[INFORMATION SUPPLIED Boundary: Start]
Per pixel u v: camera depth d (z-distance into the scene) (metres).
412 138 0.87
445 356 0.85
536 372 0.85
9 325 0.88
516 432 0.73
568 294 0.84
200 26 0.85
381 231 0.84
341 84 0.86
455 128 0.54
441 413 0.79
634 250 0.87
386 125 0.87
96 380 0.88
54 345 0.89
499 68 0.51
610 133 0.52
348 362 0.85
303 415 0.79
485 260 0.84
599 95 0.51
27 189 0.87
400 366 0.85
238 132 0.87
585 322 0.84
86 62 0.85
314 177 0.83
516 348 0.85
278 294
[INFORMATION SUPPLIED Boundary: End]
EXERCISE DIRECTIONS:
Please give all the entries above again, exactly as they stand.

YOUR RESPONSE:
Per pixel u v: camera depth d (z-distance into the scene) (metres).
412 138 0.87
445 356 0.85
536 372 0.85
9 325 0.88
516 432 0.73
568 294 0.84
200 26 0.85
381 231 0.84
341 84 0.86
455 128 0.54
441 413 0.79
634 250 0.87
386 125 0.87
96 380 0.88
54 345 0.89
499 68 0.51
610 133 0.52
348 362 0.85
303 415 0.79
485 260 0.84
599 95 0.51
27 189 0.87
400 366 0.85
238 132 0.87
585 322 0.84
86 62 0.85
314 177 0.83
516 348 0.85
278 294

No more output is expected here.